How can dependent events have a correlation of zero? I am working on a joint probability problem and am getting an answer I do not understand.
{X: -1, -1, 0, 1, 2}
Y = X^2
I determined that the events are dependent because P(X|Y) <> P(X) for all values of X and Y.
I then went on to identify the correlation co-efficient and got zero. But zero means there is no correlation. I would have expected that there would be a correlation for dependent events though.
Two questions:

*

*Are they dependent or independent?

*How can they be independent but have a correlation of zero?

I calculated the following ingredients:
x-bar=0, y-bar = 2, Var(X) = 2, Var(Y)=14/5, Cov(X,Y) = 0
Thanks
 A: In answer to your questions.

*

*They are dependent. You know exactly how they are dependent on each other through the defining equation $Y=X^2$.

*If they are independent, they will have a correlation of zero:
$$
\begin{align}
Cov(X,Y) &= E(XY)-E(X)E(Y) \\
  &= E(X)E(Y)-E(X)E(Y) \\
  &= 0
\end{align}
$$
but the converse is not true.

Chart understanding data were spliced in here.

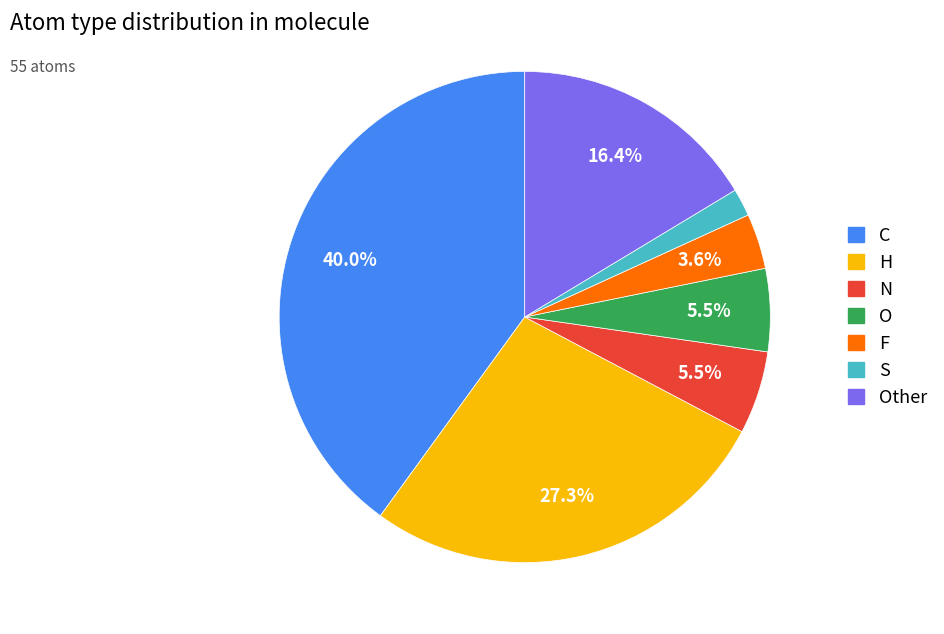

Count the number of slices in the pie.

7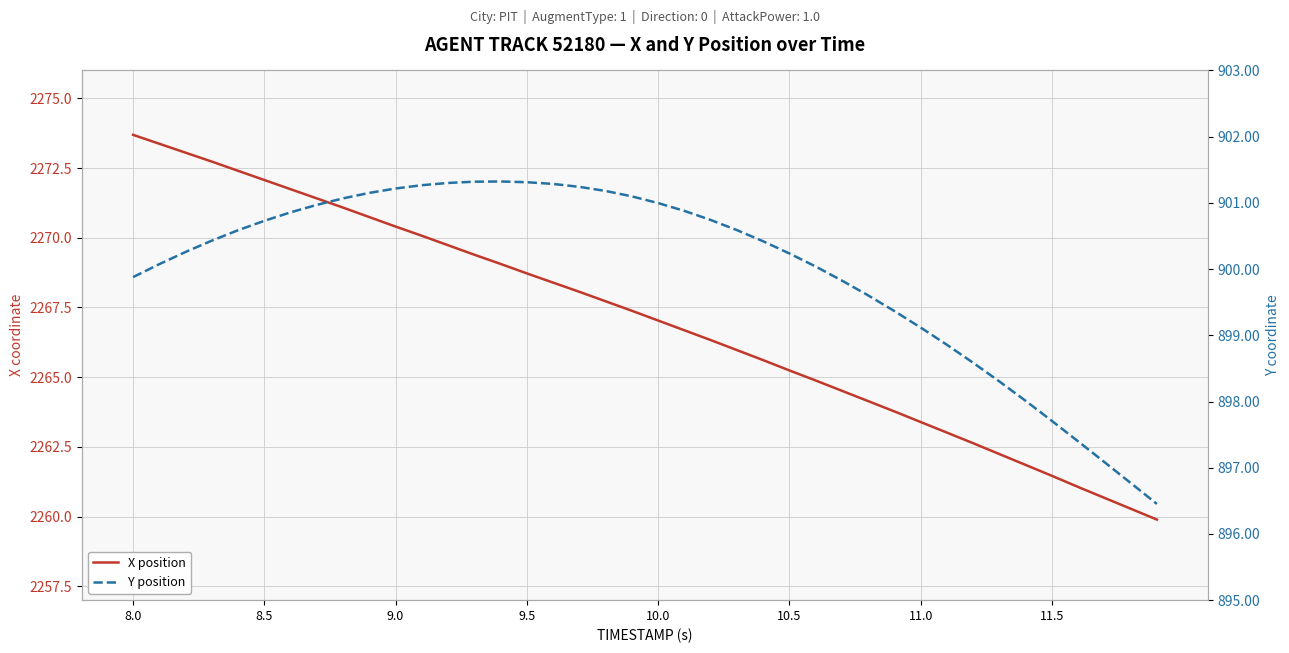

What is the smallest value displayed?

896.5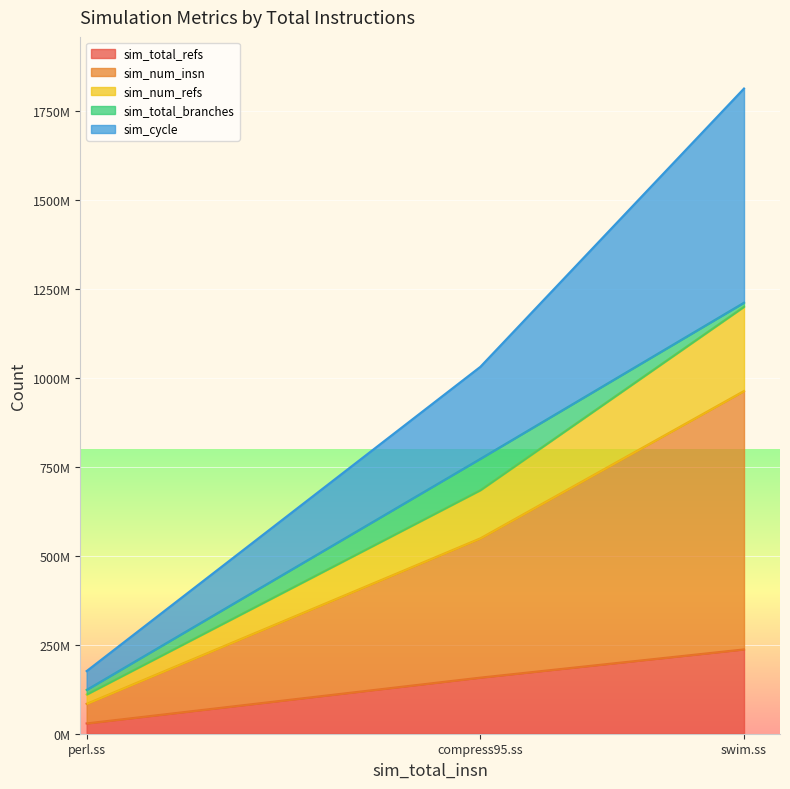

What are all the series names shown in the legend?

sim_total_refs, sim_num_insn, sim_num_refs, sim_total_branches, sim_cycle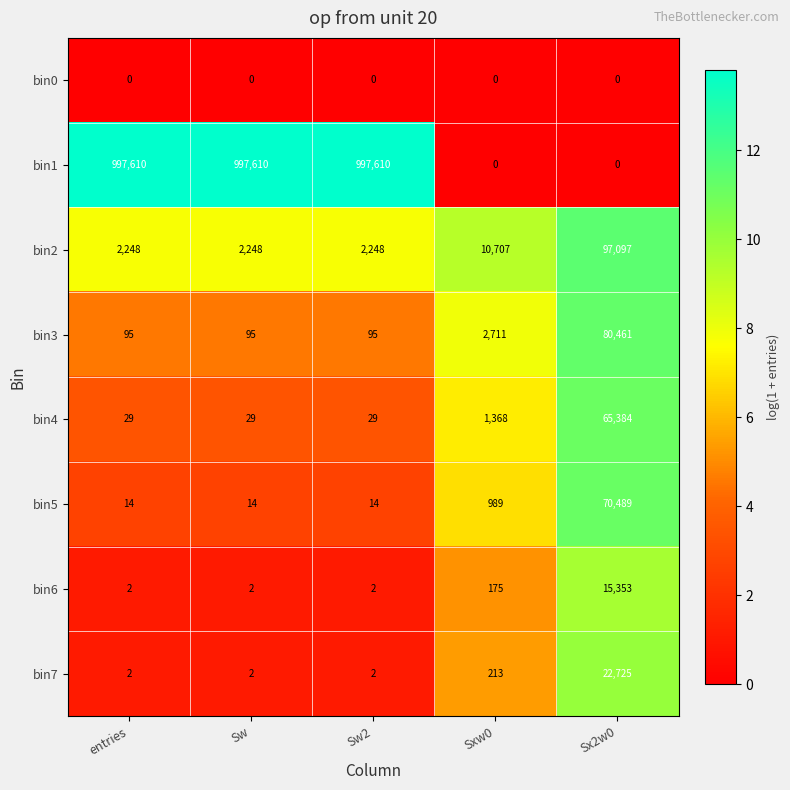

What is the average value of the bin4 series?

13368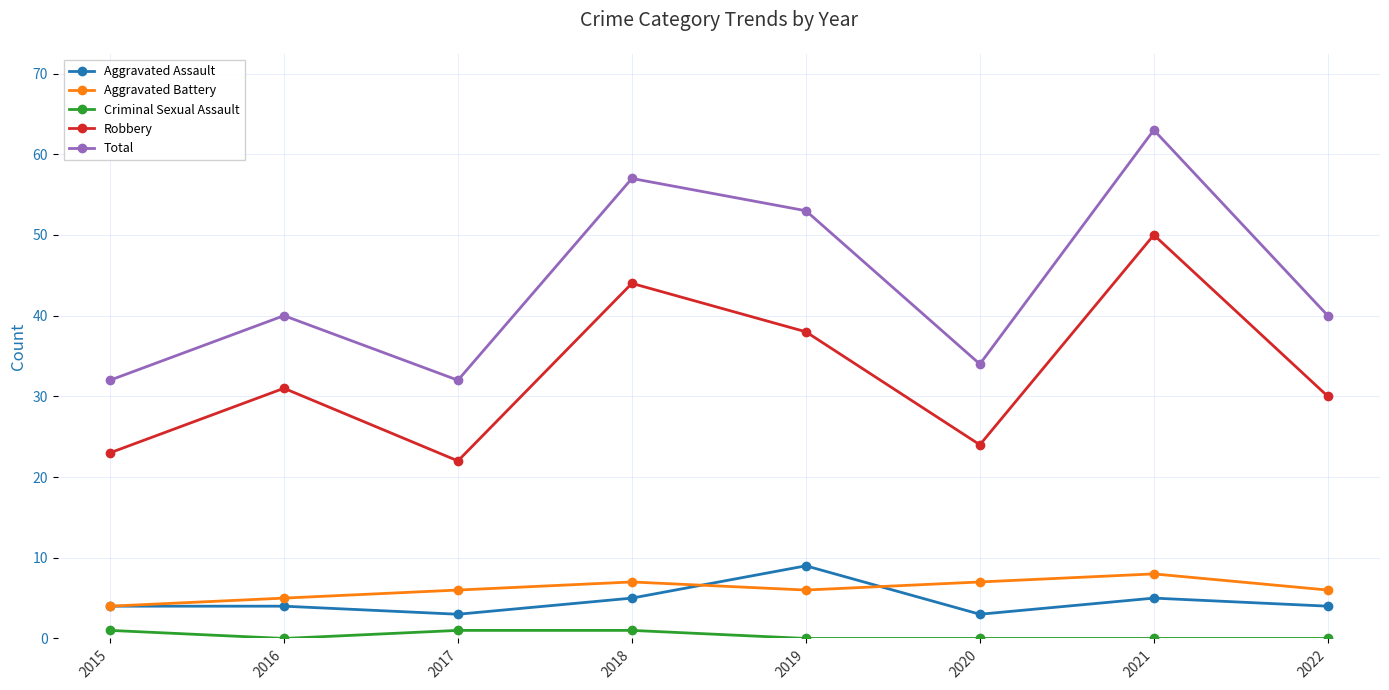

Which category has the lowest value in the Aggravated Battery series?

2015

You probably mean if they are dependent, how can they have a correlation of zero. The correlation you have computed measures the strength of linear relationship between the variables. Your variables are quadratically related and as you illustrated, for this example the linear correlation is zero.

A: Lack of correlation does not mean there is no relationship between the random variables.  It means there is no linear relationship between the random variables.
Consequently, the correlation between $X$ and $Y$ may be zero even if they are dependent.  Your computation illustrates just such an example.
A: We have $\operatorname{Cov}(X,Y) = E(X\cdot Y) - E(X)\cdot E(Y)$.  If $X$ is a real valued random variable with a symmetric distribution about $0$ then $E(X) = \int x \rho(x) dx = 0$. For $Y = X^2$ we have
$E(XY) = E(X^3) = \int x^3 \rho(x) d x = 0$, so $\operatorname{Cov}(X,X^2) = 0$, but $X$, $X^2$ are not independent.